Abstract
Background. Impairment of fine motor skills in the hand is one of the most frequent causes of the persistent loss of professional skills, social maladjustment, and the impossibility of self-care in patients after a stroke, which ultimately leads to a significant reduction in the quality of their life. The article discusses the features of the fine motor skills’ impairment in the hand in patients after a stroke, in the context of a lateralized hemispheric lesion.
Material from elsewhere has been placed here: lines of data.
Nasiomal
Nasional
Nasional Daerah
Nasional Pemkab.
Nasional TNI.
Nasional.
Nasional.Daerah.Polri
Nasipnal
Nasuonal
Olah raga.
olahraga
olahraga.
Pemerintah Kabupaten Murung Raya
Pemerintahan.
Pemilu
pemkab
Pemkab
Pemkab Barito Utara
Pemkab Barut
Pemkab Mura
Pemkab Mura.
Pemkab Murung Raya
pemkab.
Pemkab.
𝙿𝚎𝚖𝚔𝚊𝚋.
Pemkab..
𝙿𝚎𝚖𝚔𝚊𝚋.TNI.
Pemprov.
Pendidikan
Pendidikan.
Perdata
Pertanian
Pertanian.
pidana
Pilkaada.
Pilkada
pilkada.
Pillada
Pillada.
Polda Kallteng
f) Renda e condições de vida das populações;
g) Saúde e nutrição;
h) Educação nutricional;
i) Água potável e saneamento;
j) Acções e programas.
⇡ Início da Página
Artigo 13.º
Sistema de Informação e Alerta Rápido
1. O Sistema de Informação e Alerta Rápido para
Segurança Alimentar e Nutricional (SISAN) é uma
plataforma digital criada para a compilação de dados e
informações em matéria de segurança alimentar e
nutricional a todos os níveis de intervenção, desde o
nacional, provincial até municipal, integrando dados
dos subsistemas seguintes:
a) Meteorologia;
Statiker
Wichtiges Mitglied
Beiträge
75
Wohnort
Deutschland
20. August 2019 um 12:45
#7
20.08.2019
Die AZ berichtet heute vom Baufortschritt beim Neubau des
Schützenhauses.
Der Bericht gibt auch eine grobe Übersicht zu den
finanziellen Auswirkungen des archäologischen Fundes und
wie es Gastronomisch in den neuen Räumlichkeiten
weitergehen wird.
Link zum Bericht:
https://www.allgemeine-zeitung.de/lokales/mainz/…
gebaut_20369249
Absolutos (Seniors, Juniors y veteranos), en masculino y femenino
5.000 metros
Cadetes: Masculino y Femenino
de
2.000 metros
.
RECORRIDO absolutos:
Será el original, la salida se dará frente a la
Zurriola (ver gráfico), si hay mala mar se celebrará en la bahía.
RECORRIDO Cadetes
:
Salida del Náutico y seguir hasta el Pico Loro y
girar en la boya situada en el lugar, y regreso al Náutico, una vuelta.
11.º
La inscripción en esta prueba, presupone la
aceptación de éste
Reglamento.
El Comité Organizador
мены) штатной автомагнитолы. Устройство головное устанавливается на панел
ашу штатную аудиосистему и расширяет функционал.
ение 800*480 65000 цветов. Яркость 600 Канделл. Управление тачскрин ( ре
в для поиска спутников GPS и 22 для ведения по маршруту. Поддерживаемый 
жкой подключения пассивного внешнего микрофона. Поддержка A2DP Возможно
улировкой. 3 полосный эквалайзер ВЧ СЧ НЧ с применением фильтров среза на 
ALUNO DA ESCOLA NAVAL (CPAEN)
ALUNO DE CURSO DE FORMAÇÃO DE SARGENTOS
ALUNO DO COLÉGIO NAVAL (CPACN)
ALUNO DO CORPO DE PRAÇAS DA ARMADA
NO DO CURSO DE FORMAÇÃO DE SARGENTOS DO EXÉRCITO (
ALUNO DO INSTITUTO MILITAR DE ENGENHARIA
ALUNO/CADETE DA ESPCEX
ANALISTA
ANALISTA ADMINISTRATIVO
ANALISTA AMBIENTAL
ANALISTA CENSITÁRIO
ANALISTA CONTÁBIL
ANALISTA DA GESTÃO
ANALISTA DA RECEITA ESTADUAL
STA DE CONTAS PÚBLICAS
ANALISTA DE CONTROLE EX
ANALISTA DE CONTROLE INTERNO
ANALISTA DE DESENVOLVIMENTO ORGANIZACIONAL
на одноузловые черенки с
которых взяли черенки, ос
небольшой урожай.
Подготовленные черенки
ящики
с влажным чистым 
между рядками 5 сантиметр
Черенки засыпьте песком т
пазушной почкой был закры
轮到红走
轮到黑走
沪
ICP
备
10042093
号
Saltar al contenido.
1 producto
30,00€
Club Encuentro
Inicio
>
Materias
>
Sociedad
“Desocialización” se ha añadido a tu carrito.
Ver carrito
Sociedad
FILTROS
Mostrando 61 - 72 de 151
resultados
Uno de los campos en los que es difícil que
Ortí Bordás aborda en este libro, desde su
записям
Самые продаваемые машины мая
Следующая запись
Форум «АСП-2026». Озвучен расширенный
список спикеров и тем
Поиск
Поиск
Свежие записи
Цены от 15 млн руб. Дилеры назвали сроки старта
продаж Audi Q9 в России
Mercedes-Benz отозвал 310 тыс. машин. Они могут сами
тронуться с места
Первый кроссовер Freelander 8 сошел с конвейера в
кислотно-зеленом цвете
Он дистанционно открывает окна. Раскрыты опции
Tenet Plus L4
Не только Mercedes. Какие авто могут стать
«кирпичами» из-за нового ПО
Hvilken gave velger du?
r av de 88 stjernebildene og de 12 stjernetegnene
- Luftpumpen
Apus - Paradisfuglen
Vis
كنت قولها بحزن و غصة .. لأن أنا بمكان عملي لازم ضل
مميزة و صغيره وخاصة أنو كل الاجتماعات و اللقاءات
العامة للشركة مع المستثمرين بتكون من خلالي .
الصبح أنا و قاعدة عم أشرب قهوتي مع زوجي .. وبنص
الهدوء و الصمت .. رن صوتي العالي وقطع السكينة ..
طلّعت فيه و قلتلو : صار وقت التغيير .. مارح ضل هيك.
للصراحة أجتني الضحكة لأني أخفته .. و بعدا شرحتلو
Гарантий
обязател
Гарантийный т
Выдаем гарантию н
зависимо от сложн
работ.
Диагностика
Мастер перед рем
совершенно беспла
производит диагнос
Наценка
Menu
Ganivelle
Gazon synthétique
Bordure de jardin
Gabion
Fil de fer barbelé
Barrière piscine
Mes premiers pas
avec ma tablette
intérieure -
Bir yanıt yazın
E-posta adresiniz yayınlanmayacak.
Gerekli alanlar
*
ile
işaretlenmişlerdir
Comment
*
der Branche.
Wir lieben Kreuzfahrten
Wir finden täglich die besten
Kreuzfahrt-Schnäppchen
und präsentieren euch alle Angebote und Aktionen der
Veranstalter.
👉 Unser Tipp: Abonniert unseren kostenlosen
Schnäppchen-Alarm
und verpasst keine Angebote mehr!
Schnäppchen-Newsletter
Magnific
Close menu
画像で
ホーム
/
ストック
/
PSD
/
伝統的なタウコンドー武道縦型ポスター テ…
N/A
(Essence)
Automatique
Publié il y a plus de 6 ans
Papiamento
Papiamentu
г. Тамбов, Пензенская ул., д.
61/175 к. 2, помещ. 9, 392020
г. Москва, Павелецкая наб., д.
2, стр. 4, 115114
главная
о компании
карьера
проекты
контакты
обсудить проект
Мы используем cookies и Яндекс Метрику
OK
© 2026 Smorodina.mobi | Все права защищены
 Methods. We have studied 26 patients after a primary ischemic stroke in the pool of middle cerebral artery of the right (n=12) or left (n=14) brain hemisphere. The average age of patients was 55.7±7.3 years. Patients with a right-sided ischemic stroke were comparable to those with a left-sided stroke in their age, disease duration, size of the lesion and the gender ratio.
 Results. All the patients after an ischemic stroke had motor impairment in the form of a hemiparesis of a mild or moderate degree.
 Discussion. We suggest the existence of differentiated mechanisms for the development of fine and highly coordinated voluntary movements in the hand of patients after an ischemic stroke, depending on the lateralization of the supratentorial lesion: diffuse deficit of the afferent support in a right-sided ischemic stroke vs. bilateral efferent deficit for a left hemisphere lesion.
 Conclusion. The obtained data on the differentiated mechanisms for the development of fine and highly coordinated voluntary movements in the hand of patients after an ischemic stroke warrant the necessity of a further, more targeted research on those disorders in the post-stroke period, on order to optimize the existing rehabilitation approaches and improve the functional potential and quality of life of such patients.